What Dadasaheb Phalke made was India’s first Feature film. He picked up the story of the righteous king Harishchandra and all characters were played by actors. This struggle to make the production is legendary. And his name is rightly celebrated. The film was released on April 21st 1913. Bhatavdekar's “The Wrestlers”, the country’s first film, was released in 1899, thirteen years earlier.


So what’s his story? And why don’t most people know about him?
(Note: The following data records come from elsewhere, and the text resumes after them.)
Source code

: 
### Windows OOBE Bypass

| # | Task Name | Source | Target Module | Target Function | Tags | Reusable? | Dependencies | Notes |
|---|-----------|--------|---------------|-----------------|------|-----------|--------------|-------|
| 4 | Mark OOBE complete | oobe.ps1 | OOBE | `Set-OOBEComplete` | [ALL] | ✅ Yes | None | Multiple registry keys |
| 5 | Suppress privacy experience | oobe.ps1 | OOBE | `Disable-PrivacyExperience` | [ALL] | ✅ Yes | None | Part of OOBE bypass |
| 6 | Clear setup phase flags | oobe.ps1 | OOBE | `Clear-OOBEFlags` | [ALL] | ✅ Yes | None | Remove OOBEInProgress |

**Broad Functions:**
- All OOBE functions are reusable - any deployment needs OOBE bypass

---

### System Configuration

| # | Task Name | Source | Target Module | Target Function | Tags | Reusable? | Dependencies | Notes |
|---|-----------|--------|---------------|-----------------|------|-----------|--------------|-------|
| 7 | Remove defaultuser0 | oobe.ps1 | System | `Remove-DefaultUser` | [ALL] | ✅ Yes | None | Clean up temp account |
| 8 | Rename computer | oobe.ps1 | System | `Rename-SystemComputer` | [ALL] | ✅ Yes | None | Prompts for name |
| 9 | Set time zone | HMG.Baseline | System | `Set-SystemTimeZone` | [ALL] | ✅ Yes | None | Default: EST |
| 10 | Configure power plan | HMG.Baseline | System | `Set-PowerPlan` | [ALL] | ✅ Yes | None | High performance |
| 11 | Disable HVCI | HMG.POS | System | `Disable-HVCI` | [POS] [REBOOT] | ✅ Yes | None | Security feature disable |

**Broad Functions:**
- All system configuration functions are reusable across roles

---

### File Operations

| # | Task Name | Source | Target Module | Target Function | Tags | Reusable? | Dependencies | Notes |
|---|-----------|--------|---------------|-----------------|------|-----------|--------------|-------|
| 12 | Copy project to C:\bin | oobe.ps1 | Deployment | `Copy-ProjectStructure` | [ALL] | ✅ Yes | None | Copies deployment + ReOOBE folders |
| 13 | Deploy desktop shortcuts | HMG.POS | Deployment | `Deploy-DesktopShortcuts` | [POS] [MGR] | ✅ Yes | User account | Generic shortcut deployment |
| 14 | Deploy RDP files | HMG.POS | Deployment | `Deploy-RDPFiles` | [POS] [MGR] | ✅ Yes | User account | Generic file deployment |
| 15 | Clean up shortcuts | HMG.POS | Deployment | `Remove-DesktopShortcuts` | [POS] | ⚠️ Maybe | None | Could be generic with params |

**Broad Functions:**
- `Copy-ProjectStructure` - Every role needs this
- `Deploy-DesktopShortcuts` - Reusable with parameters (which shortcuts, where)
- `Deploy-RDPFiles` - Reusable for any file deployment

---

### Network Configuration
Born in 1868, Bhatavdekar, popularly knows as Sawe Dada, was a Portrait photographer in Mumbai, then Bombay. In 1895, the Lumiere Brothers received lots of praise for the invention, Cinématographe. They came to India with 6 films to be screened at Watson Hotel in Bombay in 1896. Among the audience was Sawe Dada, the young photographer who was mesmerised with watching moving images. The tickets were priced at Re. 1 and the technology was called the “marvel of the century” by

Times of India.


The National Film Development Corporation of India (NFDC) writes in Indian Cinema, a Visual Voyage - “At Lumiere screenings in Bombay was present a local photographer - H S Bhatavdekar (Sawe Dada). He was keen on getting hold of the Lumiere Cinematographe which was the three-in-one apparatus - Camera, Projector and

Processing machine. Bhatavdekar was the first Indian to create moving

image in India.”


The awestruck Sawe Dada went on to procure a Motion Picture Camera from London for 21 Guineas. Armed with that, he went on to create the country’s first film, THE WRESTLERS. It was not a feature film but a short documentary or a factual film, a recording of a wrestling match in Bombay’s Hanging Garden.


Sawe Dada fell in love with reel life and continued to shoot daily lives of his city. He recorded numerous events. And in a short span of 19 years, he shot 120 short films.

In 1902, he documented on cinema the return of the then Minister of Education, R P Paranjpye to India by ship. It was the first Indian news film ever. Later he made “Coronation Durbar” in 1911 that captured the coronation of King George V as the Emperor of India. He made films like Man and Monkey, 1899 (on training of monkeys),

Atash Behram, 1901 (renovation of Parsi Fire Temple), Landing of Sir MM Bhownuggree, 1901 (Life of a British Member of Parliament of Parsi Indian origin) among others.


A century later, the world has moved on. Most people have forgotten him. Yet, the pioneer H S Bhatavdekar who died on 20th February, 1958 left behind an overshadowed legacy.